**WHAT TO DO:** Please look for the string "type" below and report every line in which it occurs.
======== PROVIDED INFORMATION ========
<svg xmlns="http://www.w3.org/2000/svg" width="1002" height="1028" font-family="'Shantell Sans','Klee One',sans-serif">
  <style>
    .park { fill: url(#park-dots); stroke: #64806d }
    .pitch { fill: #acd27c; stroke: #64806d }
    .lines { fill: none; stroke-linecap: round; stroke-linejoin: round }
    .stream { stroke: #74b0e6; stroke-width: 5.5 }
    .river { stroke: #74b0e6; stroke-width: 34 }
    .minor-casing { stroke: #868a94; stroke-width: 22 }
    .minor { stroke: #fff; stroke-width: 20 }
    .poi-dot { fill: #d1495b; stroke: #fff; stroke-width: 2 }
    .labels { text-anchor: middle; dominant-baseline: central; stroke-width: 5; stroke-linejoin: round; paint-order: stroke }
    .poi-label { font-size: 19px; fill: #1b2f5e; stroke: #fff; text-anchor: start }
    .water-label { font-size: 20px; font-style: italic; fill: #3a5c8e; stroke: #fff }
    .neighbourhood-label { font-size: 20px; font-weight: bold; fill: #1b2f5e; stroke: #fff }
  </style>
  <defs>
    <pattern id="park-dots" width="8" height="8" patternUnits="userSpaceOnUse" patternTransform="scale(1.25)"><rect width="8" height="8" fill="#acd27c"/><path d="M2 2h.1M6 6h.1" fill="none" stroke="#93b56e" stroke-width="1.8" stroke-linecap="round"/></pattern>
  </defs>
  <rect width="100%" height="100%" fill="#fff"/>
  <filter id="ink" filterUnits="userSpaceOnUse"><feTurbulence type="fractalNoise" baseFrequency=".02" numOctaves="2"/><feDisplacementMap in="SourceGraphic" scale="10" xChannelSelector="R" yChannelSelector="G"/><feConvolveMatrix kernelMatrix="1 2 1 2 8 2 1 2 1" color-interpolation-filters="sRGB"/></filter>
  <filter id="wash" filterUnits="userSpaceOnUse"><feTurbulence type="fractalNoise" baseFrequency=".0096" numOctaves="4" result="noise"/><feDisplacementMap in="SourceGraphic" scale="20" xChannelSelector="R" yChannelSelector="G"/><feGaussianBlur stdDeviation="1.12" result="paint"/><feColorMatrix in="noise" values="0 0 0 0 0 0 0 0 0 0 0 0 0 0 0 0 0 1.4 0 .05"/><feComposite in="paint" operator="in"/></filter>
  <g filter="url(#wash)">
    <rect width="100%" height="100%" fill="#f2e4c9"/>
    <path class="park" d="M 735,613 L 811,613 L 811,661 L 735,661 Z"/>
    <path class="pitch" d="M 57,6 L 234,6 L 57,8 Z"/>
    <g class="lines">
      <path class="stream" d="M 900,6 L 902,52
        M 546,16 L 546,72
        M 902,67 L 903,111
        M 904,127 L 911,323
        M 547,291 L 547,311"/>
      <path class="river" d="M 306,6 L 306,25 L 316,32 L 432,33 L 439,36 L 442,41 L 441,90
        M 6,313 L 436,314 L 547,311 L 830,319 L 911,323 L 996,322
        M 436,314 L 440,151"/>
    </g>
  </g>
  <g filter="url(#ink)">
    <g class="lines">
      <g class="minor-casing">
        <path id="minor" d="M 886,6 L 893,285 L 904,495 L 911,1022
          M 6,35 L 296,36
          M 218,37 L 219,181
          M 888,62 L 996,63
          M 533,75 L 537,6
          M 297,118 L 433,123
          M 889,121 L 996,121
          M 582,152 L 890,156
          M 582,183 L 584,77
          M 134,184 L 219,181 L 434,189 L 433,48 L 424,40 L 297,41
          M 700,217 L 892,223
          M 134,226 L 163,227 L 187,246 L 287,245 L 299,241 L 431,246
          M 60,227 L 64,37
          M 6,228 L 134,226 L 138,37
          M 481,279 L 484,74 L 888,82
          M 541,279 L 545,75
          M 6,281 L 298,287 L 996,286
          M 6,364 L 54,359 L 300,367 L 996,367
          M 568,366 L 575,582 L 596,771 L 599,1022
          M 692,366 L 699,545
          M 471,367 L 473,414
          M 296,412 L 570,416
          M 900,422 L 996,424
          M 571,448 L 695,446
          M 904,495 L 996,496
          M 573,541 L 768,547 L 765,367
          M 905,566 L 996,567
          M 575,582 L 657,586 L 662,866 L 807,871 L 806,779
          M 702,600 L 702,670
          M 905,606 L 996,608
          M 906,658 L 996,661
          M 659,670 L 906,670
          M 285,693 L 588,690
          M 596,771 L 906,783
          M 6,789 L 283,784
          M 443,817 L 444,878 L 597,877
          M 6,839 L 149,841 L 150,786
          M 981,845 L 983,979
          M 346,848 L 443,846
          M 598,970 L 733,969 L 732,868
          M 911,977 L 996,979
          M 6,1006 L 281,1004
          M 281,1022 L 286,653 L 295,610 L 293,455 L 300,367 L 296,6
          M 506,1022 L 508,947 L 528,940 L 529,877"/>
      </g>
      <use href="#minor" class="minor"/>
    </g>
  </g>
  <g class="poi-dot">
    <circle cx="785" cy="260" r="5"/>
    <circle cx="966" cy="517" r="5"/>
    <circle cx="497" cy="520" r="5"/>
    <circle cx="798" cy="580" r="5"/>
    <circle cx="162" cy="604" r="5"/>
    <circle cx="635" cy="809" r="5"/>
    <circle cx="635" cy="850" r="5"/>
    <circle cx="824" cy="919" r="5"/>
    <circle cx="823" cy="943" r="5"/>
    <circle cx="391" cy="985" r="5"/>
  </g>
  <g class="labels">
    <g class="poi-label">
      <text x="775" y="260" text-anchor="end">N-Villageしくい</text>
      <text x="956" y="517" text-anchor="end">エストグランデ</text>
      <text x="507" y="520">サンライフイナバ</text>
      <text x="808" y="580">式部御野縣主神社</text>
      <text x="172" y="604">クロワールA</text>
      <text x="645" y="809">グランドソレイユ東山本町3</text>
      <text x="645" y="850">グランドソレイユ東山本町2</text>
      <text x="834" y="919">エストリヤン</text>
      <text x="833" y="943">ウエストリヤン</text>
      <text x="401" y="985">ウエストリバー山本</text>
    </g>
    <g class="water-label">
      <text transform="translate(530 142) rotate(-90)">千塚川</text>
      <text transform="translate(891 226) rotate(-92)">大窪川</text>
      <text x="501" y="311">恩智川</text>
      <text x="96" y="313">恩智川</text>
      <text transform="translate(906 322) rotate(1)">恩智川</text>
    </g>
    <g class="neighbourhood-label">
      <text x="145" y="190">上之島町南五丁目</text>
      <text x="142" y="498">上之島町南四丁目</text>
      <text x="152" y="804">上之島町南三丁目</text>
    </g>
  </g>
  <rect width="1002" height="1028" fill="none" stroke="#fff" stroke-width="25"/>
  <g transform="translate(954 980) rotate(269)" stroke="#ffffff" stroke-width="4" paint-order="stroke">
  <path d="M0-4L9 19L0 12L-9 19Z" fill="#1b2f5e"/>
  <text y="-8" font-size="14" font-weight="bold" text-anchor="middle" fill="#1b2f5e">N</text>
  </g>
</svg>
========
======== PROVIDED INFORMATION ========
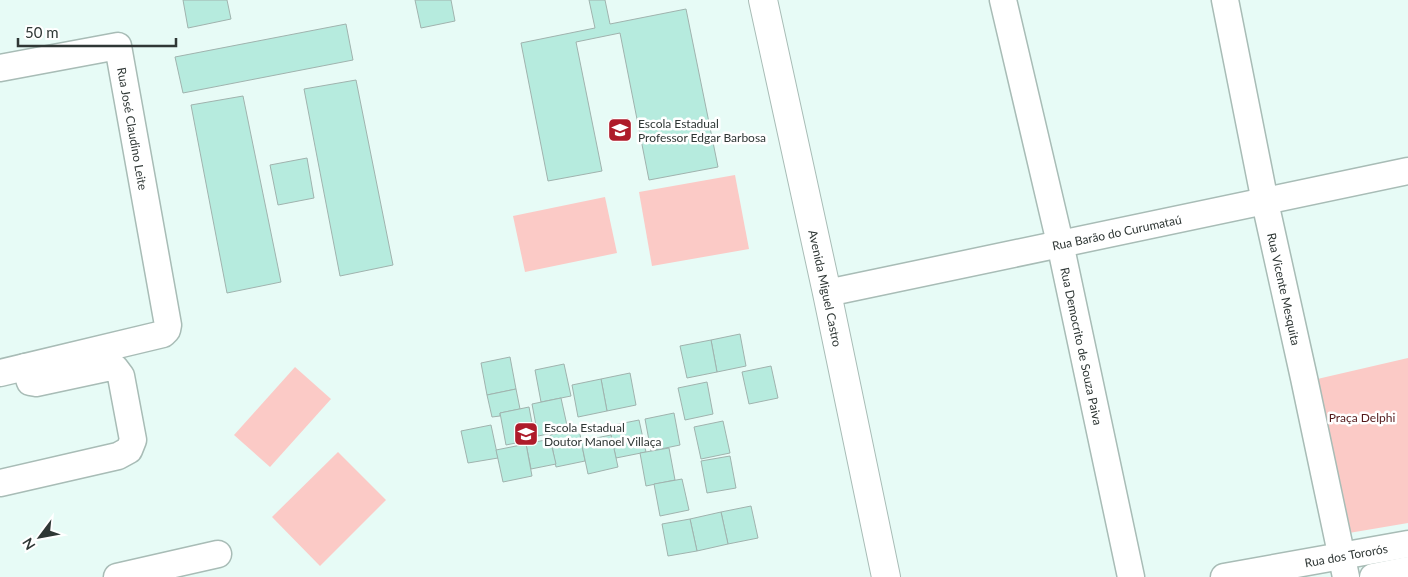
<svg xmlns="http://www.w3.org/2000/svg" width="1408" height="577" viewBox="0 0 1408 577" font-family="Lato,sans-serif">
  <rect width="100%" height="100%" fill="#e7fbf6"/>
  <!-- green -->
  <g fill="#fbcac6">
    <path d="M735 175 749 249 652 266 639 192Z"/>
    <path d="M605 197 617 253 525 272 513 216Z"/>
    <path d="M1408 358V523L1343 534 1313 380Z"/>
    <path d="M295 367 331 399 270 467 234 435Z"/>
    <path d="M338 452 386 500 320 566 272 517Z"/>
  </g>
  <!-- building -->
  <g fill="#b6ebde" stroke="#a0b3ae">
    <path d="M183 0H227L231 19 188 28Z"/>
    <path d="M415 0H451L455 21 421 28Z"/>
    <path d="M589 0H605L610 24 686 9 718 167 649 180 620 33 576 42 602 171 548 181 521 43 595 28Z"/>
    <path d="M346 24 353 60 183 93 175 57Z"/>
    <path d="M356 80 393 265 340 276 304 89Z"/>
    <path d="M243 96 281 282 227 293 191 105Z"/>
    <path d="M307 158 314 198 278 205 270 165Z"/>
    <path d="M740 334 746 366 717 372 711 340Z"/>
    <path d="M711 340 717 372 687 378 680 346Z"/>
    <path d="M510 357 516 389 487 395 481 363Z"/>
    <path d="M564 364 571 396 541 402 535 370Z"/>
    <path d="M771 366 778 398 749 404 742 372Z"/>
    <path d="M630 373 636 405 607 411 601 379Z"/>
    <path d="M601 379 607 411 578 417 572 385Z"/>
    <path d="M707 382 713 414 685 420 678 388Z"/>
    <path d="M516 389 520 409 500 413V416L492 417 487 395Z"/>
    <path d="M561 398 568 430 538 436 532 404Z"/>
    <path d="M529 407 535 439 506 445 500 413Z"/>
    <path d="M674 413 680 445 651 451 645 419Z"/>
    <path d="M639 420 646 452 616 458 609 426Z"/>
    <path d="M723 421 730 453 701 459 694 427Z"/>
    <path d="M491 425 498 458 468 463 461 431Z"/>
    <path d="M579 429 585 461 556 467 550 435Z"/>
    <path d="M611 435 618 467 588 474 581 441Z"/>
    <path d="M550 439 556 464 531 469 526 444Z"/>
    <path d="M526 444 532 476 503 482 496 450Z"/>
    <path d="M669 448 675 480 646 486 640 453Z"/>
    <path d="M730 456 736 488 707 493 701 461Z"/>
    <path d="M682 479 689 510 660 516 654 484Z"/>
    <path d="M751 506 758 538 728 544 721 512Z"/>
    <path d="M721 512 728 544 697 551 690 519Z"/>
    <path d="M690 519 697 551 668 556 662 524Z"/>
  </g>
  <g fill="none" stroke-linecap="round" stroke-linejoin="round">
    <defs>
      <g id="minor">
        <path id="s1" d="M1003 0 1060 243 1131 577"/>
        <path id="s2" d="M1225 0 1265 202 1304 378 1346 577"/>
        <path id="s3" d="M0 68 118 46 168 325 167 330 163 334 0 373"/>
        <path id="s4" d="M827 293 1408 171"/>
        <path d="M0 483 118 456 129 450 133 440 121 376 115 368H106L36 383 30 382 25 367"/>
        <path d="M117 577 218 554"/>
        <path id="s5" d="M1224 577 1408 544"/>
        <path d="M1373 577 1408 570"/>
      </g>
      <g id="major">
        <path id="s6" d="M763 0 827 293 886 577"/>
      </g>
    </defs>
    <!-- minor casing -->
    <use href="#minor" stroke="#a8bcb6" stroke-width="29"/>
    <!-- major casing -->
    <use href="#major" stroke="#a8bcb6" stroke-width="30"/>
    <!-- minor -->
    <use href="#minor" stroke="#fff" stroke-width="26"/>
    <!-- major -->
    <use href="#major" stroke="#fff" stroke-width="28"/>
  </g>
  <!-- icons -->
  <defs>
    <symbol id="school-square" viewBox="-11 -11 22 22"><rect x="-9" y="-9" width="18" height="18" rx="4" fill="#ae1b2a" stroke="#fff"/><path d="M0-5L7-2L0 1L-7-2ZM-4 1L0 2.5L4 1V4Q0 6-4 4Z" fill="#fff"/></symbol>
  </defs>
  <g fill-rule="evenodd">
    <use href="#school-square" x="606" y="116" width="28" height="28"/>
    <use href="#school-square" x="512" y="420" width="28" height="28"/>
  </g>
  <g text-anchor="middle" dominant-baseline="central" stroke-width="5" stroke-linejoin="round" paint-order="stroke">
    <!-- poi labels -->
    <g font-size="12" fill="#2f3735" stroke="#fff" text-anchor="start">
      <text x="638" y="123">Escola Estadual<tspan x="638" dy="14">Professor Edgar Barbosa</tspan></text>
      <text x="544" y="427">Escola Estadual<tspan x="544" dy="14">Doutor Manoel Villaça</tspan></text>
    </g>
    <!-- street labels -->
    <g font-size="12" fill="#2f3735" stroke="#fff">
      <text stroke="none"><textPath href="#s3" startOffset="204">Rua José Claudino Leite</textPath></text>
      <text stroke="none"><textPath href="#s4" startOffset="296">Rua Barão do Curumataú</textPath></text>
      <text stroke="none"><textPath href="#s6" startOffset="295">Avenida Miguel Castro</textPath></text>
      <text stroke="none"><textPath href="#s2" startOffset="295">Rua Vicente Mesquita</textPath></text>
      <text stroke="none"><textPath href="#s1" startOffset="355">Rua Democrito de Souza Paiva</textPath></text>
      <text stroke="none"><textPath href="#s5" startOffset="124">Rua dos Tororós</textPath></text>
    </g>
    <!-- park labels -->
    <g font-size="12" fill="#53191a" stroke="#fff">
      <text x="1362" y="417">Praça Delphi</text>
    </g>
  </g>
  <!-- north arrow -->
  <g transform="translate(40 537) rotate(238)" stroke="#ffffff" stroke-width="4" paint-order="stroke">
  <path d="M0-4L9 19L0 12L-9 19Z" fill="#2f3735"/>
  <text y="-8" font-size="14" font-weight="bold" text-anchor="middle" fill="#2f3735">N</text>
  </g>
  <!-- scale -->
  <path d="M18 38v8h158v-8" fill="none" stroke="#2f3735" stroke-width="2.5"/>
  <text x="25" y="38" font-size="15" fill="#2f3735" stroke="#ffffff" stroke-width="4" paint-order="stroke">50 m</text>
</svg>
========
**OUTPUT FOR THIS EXERCISE:**
  <filter id="ink" filterUnits="userSpaceOnUse"><feTurbulence type="fractalNoise" baseFrequency=".02" numOctaves="2"/><feDisplacementMap in="SourceGraphic" scale="10" xChannelSelector="R" yChannelSelector="G"/><feConvolveMatrix kernelMatrix="1 2 1 2 8 2 1 2 1" color-interpolation-filters="sRGB"/></filter>
  <filter id="wash" filterUnits="userSpaceOnUse"><feTurbulence type="fractalNoise" baseFrequency=".0096" numOctaves="4" result="noise"/><feDisplacementMap in="SourceGraphic" scale="20" xChannelSelector="R" yChannelSelector="G"/><feGaussianBlur stdDeviation="1.12" result="paint"/><feColorMatrix in="noise" values="0 0 0 0 0 0 0 0 0 0 0 0 0 0 0 0 0 1.4 0 .05"/><feComposite in="paint" operator="in"/></filter>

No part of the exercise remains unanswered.